## [Your instructions]
All of the records below need to be written out exactly, but without the pictures.

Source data
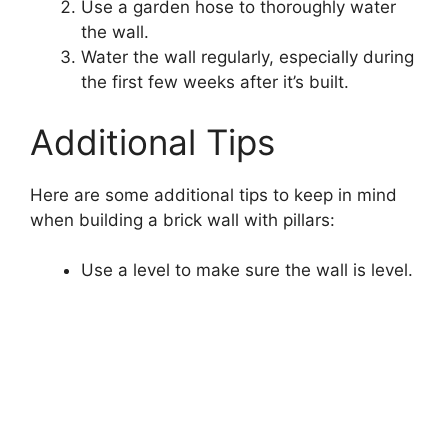
Use a garden hose to thoroughly water
the wall.
Water the wall regularly, especially during
the first few weeks after it’s built.
Additional Tips
Here are some additional tips to keep in mind
when building a brick wall with pillars:
Use a level to make sure the wall is level.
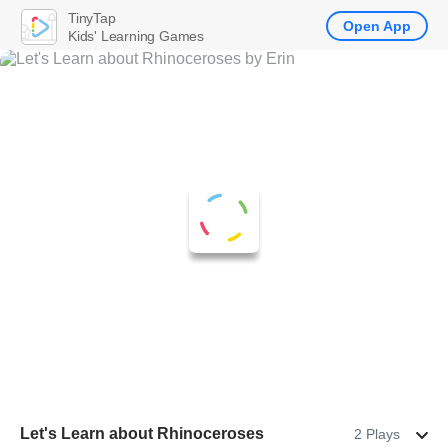
TinyTap
Open App
Kids' Learning Games
Let's Learn about Rhinoceroses
2 Plays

## [Answer area]
Use a garden hose to thoroughly water
the wall.
Water the wall regularly, especially during
the first few weeks after it’s built.
Additional Tips
Here are some additional tips to keep in mind
when building a brick wall with pillars:
Use a level to make sure the wall is level.
TinyTap
Open App
Kids' Learning Games
Let's Learn about Rhinoceroses
2 Plays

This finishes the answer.